## That plural is a pretty certainly a “plural of deliberation” - it’s not incompatible with Christian faith in the Trinity, but whether there is a direct relation in the way seen by some, is another matter. There may be a secondary application of the text to the Trinity, given that Christ is the subject of the entire Bible - but it will, in the context of the OT, be a secondary one.

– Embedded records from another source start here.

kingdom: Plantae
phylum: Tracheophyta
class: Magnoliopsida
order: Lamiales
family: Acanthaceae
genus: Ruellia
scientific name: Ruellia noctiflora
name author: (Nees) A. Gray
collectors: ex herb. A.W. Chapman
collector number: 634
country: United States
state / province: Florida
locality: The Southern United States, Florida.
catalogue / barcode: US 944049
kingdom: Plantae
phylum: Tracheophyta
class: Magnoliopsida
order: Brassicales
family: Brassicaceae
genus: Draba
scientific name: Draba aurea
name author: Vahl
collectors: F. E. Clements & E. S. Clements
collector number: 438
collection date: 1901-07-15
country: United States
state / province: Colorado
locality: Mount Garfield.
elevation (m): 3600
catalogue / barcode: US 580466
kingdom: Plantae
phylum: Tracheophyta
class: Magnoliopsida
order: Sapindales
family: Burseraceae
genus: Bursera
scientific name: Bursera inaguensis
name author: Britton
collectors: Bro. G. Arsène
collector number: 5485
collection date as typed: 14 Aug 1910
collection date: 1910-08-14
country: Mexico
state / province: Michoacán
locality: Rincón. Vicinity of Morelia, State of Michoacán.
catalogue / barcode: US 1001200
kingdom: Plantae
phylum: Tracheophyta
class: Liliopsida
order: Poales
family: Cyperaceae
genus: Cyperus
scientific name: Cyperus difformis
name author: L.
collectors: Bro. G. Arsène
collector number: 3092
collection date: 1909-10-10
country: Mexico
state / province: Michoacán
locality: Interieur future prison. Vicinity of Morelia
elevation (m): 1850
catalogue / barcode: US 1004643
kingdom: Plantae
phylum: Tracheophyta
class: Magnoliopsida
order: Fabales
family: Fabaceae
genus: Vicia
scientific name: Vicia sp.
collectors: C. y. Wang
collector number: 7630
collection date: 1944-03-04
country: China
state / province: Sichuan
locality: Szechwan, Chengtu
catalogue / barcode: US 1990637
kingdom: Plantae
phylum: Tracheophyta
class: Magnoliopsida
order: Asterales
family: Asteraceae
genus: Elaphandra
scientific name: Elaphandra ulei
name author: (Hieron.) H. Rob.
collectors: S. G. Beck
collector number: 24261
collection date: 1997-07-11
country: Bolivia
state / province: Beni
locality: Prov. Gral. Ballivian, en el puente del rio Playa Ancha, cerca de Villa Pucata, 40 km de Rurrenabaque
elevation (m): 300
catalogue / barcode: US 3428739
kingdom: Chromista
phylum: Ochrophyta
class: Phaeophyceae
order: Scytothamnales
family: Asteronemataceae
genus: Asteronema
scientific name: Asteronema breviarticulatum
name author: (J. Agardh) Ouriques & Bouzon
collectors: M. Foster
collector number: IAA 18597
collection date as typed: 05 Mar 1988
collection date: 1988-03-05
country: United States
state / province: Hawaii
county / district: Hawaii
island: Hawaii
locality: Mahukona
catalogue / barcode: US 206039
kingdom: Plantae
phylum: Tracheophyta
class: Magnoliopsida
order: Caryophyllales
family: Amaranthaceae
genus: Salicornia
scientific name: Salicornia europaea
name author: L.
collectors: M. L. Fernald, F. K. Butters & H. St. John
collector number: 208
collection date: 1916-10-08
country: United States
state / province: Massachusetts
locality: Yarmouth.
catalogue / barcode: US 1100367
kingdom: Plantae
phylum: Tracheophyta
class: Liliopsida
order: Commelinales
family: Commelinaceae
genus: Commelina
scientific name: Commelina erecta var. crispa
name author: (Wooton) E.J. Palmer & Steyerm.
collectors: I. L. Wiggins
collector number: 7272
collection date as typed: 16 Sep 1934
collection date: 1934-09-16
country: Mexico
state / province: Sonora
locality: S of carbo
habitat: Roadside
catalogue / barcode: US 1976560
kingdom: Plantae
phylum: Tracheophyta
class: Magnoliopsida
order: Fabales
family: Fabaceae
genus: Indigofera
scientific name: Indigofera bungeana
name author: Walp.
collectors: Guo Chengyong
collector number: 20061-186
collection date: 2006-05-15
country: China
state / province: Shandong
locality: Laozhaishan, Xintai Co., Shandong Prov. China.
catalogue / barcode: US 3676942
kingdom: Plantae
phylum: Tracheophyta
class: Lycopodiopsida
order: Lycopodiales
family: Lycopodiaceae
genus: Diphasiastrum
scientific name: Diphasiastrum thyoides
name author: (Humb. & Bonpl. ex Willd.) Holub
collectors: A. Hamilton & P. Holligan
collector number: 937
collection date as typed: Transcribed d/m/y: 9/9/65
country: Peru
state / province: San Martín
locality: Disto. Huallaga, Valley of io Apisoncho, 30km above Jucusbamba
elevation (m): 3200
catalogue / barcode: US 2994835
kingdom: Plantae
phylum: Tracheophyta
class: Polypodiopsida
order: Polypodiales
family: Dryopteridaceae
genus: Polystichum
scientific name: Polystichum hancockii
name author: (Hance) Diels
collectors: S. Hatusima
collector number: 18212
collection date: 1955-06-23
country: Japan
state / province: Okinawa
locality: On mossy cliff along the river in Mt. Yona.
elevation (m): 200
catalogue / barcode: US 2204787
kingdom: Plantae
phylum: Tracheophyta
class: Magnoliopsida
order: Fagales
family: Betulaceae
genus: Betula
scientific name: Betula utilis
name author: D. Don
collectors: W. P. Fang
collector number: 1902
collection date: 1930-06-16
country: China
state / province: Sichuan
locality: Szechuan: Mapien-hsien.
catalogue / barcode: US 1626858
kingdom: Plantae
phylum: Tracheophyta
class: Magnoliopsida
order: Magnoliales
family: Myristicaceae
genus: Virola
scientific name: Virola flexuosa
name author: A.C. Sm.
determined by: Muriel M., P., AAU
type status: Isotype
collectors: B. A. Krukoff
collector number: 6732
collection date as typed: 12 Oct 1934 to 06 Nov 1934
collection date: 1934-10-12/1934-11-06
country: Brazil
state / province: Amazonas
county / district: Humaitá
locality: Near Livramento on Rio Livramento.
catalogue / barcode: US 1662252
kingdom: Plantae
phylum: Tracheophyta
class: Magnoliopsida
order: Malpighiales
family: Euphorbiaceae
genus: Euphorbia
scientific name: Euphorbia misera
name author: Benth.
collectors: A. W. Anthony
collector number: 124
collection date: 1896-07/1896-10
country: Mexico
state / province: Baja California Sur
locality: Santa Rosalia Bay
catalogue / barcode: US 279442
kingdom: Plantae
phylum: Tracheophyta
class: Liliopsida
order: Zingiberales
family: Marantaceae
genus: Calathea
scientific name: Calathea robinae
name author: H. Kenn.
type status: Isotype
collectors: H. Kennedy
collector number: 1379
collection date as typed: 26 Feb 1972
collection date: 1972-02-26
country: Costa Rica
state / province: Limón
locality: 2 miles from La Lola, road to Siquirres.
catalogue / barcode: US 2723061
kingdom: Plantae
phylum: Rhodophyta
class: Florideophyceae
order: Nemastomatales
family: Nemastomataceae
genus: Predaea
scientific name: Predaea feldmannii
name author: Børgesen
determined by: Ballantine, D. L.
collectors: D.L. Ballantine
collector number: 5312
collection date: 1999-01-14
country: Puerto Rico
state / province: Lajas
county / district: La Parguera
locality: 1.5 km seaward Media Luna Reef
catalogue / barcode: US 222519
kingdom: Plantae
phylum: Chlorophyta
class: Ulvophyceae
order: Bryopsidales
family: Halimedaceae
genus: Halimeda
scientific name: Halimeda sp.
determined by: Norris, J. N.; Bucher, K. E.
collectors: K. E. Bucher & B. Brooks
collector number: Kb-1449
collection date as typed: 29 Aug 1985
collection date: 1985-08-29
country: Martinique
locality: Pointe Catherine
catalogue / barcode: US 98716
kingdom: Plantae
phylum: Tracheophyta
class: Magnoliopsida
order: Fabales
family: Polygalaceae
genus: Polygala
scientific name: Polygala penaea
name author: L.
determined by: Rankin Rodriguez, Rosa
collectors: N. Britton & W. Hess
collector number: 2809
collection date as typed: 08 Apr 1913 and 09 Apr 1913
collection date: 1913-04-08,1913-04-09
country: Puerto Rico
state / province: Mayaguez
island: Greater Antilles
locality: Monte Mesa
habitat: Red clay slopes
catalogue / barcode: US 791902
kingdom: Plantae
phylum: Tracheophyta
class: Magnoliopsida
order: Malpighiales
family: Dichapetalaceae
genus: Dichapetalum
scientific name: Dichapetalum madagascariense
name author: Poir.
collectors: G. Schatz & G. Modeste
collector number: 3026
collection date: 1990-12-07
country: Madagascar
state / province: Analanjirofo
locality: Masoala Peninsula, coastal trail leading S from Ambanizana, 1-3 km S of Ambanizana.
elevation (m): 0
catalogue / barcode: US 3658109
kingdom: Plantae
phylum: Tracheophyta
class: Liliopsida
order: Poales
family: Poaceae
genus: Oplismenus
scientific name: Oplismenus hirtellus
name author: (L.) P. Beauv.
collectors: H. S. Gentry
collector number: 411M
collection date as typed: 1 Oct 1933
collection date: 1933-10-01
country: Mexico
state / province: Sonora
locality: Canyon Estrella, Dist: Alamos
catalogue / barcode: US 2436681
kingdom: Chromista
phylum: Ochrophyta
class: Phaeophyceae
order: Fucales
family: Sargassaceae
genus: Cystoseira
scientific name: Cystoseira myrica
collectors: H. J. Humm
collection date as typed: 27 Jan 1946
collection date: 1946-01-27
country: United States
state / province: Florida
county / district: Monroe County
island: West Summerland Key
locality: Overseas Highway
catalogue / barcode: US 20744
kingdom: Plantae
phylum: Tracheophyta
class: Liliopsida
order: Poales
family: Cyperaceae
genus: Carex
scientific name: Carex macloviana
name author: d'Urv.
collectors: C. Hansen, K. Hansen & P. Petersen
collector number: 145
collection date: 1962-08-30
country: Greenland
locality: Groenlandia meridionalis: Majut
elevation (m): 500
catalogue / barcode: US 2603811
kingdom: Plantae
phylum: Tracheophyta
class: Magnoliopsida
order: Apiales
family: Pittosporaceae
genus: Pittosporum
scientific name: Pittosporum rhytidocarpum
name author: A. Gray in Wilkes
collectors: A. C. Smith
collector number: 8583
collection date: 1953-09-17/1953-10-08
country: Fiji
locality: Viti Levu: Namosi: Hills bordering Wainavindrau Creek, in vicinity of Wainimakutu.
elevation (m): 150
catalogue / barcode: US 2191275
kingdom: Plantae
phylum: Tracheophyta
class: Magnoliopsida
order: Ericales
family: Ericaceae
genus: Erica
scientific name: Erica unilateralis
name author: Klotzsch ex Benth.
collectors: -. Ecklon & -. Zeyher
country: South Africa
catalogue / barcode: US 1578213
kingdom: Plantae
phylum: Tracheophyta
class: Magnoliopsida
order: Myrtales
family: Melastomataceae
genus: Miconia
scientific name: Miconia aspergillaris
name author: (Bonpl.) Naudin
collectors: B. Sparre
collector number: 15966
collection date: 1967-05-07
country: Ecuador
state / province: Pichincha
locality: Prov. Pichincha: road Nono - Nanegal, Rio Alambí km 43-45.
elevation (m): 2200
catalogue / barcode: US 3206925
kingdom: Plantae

It’s important not to see NT realities in a way that entails not doing justice to what OT texts meant to OT people in OT times (so far, and in such degree, and with such probability, as that can be reconstructed). The Israelites had their own distinctive theological themes, many of which they shared with other nations, and several of which reappear in transfigured form in NT thinking & preaching: Christ is a Divine Warrior in Revelation 19; just like JHWH in Exodus 15; or Baal in various texts and art. The OT is not the NT- it looks forward, incompletely, from “various times and places” (Hebrews 1.1) to Christ-yet-to-be-Incarnate, it doesn’t draw on the riches of Christ Incarnate, Raised, and Glorified. The NT writers & churches did that - for they were in a position to see the OT & its meaning in the light of His Coming.
It was difficult enough for God to get into the heads of His people that He was uniquely and alone the One eternal God - read Isaiah 40-55. There was no shortage of Divine triads & threesomes, as the JWs are accustomed to point out. However, what they take as a Divine rebuke to belief in all trinities without exception, is as likely to be part of a Divine preparation for Christ to come “in the fullness of time” and make the Blessed Trinity Who is God Himself, known by the power of His own self-sacrificing self-forgetting Love. So to reveal something in OT times which makes sense only in the light of the Love of the Father & the Son and the Spirit, and the clue to which is Christ Himself, would have required the Jews to have had a faith different from what they did. ISTM anyway.